The research of the Japanese artist Maho Maeda, which centres on nature and its sounds, takes shape in harmonious pictorial compositions from which emerge both strength and poetry.
Maho Maeda: background and experimentations
Maho Maeda is a Japanese artist who lives and works in Mexico City, Mexico. She began her artistic career with a Bachelor's and Master's degree in Fine Arts at Kyoto City University of Arts, Japan, as well as an exchange programme at the Royal College of Art in London. She then moved to Germany and continued her studies at the Academy of Arts in Düsseldorf, where she graduated in 2008. She received several awards and grants during her career. Since the late 1990s, she has participated in group and solo exhibitions all over the world: Japan, Germany, Spain, Mexico, China, France, Luxembourg, Switzerland and South Korea.
Maho Maeda's artistic practice is marked by a desire for experimentation and research, which takes shape in the creation of contemporary paintings, drawings, prints, photographs, videos and installations. She also combines several materials in her work, such as acrylic paint, oil, ink and pencil, and uses a variety of media, such as canvas, wood and fabric. In some of her works she also incorporates natural elements, such as leaves, branches and small stones, which she also uses as a support for the painting.
From music to art, from sound to line
Maho Maeda was not always a visual artist: she also had a passion for music and wanted to become a composer in her youth. She improvised at the piano, guided not by notes but by intuition and by the sounds she imagined in her head. She now tries to transpose these sounds or sound traces into her paintings, always composing them mentally before painting. In this way, she manages to materialise and represent the sounds through a very personal pictorial language, a visual composition in which the line is the protagonist.

### REQUEST
In one to three sentences, explain why sound plays a part in Maho Maeda's paintings, according to the profile. The listing that follows the profile was taken from a separate source.

(Stored data entries)
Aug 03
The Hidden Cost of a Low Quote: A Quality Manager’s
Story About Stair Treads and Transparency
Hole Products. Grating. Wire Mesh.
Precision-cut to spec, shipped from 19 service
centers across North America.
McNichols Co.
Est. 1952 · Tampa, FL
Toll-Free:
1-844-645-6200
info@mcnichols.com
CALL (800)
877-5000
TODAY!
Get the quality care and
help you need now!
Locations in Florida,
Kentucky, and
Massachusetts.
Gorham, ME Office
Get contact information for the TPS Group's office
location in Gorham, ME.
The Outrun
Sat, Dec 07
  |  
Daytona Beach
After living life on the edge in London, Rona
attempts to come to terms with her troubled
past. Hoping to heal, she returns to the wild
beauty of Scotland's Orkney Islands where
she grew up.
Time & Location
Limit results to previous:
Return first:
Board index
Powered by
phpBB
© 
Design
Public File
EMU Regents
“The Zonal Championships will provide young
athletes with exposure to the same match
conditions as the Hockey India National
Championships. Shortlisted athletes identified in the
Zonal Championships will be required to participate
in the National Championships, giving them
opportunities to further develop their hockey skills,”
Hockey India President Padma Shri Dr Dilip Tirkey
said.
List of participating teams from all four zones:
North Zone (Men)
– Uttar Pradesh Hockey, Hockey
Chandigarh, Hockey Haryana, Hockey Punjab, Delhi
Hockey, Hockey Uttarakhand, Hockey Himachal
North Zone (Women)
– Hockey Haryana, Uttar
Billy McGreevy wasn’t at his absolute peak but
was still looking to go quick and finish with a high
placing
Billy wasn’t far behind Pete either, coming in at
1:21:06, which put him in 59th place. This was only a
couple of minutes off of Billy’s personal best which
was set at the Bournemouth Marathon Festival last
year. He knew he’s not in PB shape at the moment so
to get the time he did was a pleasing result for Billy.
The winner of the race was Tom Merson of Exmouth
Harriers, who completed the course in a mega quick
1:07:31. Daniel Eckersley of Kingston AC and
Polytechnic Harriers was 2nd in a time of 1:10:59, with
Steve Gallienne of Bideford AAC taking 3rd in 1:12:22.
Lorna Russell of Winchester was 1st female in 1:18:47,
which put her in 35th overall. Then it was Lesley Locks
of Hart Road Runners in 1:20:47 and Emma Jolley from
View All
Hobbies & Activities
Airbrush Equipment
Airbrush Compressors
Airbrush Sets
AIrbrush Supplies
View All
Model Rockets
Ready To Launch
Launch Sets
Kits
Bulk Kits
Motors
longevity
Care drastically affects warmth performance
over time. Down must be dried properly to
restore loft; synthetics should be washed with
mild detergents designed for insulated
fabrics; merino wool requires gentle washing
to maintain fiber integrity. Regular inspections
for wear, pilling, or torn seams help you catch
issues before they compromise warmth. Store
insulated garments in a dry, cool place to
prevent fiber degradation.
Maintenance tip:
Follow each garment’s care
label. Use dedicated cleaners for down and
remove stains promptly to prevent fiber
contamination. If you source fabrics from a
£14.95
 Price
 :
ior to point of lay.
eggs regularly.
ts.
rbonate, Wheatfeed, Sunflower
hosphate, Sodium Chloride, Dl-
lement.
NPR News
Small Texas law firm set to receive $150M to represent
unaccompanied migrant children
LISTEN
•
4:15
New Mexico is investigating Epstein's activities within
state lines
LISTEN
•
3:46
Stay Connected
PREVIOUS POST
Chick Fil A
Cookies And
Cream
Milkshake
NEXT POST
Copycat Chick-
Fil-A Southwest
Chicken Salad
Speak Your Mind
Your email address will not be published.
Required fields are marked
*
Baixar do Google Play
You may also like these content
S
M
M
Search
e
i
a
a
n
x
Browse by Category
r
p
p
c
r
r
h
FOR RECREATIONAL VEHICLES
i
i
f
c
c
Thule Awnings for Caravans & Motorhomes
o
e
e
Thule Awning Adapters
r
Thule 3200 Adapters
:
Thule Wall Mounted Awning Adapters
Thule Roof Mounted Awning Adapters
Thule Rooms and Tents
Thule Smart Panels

### RESPONSE AREA
In her youth Maho Maeda had a passion for music, wanted to become a composer, and improvised at the piano, guided by intuition and by the sounds she imagined in her head. She now tries to transpose those sounds or sound traces into her paintings, composing them mentally before painting, so that they take shape in a visual composition where the line is the protagonist.